Hansen was a citizen of Denmark admitted to the United States in 1922, taking up work as a housekeeper in Los Angeles. In 1925 she commenced an affair with a married man. The Court noted that she did not live with him, nor did he support her, though he would occasionally buy her gifts. In 1931, Hanson and her paramour travelled to Europe. They returned to the United States through Canada and checked in together at a Seattle hotel, registering as man and wife. She was arrested in Seattle by immigration officials who sought to deport her based on a statute forbidding entry to the United States by anyone “for the purpose of prostitution or for any other immoral purpose”. The Court held that resuming her livelihood, not continuing the affair was her primary “purpose” for entering the country, and that “immoral purpose”, in the context of the statute, meant an act akin to prostitution, and mere “concubinage”, as the government alleged, was insufficient.
Butler did not agree.
Id. at 563-65 (Butler, J., dissenting).
Who was the lover?
And on another subject, who paid this naughty Danish maid's legal expenses all the way up to the Supreme Court?
Butler was the second nastiest of the Four Horsemen, after McReynolds. For example, he and McReynolds were the dissenters in Helvering v. Davis, the Social Security pensions case.

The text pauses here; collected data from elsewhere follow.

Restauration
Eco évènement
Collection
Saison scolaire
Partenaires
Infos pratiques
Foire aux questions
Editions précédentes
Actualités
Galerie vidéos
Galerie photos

Glad I got you to read it!
For those with less patience here’s my summary, posted here on May 16:
Mutual Life Ins. Co. v. Hillmon, 145 U.S. 285 (decided May 16, 1892): This is the famous case which dragged on for 24 years, and this was the decision which made it famous, introducing a new rule of evidence, the hearsay exception for future intention. Sallie Hillmon tried to collect on a life insurance policy, by proving that her husband had died by accidental gunshot at Crooked Creek, Kansas in 1879. Was the deceased John Hillmon or one Fred Walters? Here, the Court agrees with the insurance company that the trial court should have admitted a letter written at Wichita from Walters to his financeé stating that he intended to go to Colorado with his new buddy Hillmon; this might show that it was really Walters who was shot because Crooked Creek was along the way and Walters, an assiduous letter writer, was never heard from again. My Evidence professor did his usual excellent job recounting this story, ending with, “To this day, nobody knows who was shot at Crooked Creek”, but Wikipedia reports on a 2006 exhumation which concluded that it probably was indeed Hillmon. Anyway, Sallie was paid off and after one final 1903 decision remanding for a seventh trial the remaining insurers settled with each other.
How much went on lawyers' fees over the course of those trials?
The bureaucratic mentality!
The insurers probably thought they were being scammed and were determined to expose it. The life insurance policies the Hillmons took out just before he left home were suspiciously huge and there had been recent well publicized similar scams. Though that doesn’t explain the continued years of litigation between themselves after they paid Sallie off.